• [Work request] A complete answer retypes each of the records below precisely and includes none of the pictures.
---+---
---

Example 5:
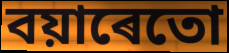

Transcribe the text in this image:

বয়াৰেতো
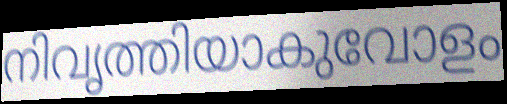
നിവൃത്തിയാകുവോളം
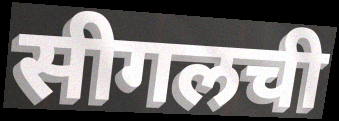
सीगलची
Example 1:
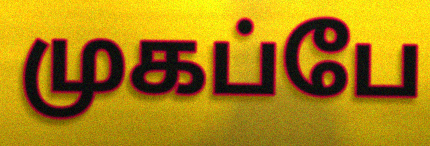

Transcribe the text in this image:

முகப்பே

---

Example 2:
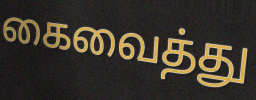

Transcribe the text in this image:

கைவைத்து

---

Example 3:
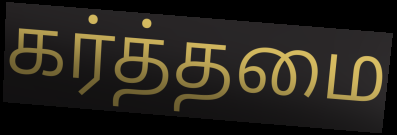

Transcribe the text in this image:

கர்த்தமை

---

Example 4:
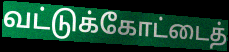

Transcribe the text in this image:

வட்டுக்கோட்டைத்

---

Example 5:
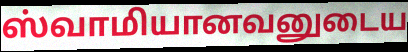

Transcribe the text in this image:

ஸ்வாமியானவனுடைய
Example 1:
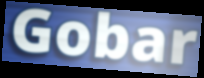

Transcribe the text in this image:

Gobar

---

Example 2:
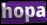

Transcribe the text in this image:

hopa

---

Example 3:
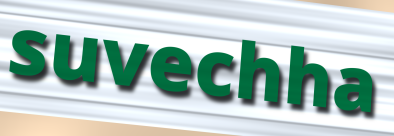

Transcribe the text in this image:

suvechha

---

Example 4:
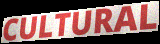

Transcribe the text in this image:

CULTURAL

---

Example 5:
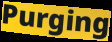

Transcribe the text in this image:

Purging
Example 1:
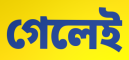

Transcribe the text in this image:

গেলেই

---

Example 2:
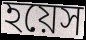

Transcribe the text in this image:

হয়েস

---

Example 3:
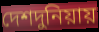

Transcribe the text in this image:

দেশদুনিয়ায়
---+---
• [Reply]
---

Example 5:

Transcribe the text in this image:

বয়াৰেতো
നിവൃത്തിയാകുവോളം
सीगलची
Example 1:

Transcribe the text in this image:

முகப்பே

---

Example 2:

Transcribe the text in this image:

கைவைத்து

---

Example 3:

Transcribe the text in this image:

கர்த்தமை

---

Example 4:

Transcribe the text in this image:

வட்டுக்கோட்டைத்

---

Example 5:

Transcribe the text in this image:

ஸ்வாமியானவனுடைய
Example 1:

Transcribe the text in this image:

Gobar

---

Example 2:

Transcribe the text in this image:

hopa

---

Example 3:

Transcribe the text in this image:

suvechha

---

Example 4:

Transcribe the text in this image:

CULTURAL

---

Example 5:

Transcribe the text in this image:

Purging
Example 1:

Transcribe the text in this image:

গেলেই

---

Example 2:

Transcribe the text in this image:

হয়েস

---

Example 3:

Transcribe the text in this image:

দেশদুনিয়ায়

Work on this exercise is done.